WORK TO COMPLETE: Your response should be a copy of each line in the listing below that includes the word "SetEnvironmentVariable".
--------------------------------------------------
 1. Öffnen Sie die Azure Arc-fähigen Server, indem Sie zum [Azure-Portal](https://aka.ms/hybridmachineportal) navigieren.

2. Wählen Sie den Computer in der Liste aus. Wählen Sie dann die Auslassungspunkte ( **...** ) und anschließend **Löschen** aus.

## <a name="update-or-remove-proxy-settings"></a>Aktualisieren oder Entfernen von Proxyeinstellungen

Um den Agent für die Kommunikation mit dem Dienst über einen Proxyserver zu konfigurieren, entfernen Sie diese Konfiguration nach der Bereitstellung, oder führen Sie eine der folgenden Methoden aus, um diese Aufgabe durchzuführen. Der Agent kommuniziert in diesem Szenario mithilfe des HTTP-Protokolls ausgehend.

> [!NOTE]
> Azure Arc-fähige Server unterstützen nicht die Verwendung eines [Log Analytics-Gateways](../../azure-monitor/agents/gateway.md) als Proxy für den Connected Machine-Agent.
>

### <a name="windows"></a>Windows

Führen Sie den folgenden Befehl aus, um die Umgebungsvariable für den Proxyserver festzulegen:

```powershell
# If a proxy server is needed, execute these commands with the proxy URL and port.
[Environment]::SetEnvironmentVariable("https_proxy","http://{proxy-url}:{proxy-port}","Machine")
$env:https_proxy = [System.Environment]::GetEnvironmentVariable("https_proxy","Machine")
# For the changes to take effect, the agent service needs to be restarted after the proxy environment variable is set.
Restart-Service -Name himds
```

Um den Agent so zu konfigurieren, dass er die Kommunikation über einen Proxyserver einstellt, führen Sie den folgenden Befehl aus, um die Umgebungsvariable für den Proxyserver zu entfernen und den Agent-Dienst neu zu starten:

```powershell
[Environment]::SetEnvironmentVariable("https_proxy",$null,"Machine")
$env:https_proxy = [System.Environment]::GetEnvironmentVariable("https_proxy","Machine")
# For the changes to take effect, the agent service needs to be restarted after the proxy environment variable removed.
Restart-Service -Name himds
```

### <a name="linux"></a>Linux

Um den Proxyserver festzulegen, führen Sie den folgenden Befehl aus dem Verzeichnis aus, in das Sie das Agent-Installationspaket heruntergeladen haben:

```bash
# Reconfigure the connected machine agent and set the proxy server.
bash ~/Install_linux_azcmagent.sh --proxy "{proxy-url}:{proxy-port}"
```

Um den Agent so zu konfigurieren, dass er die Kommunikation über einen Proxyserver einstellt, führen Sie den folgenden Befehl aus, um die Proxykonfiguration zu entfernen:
--------------------------------------------------
PROBLEM SOLUTION:
[Environment]::SetEnvironmentVariable("https_proxy","http://{proxy-url}:{proxy-port}","Machine")
[Environment]::SetEnvironmentVariable("https_proxy",$null,"Machine")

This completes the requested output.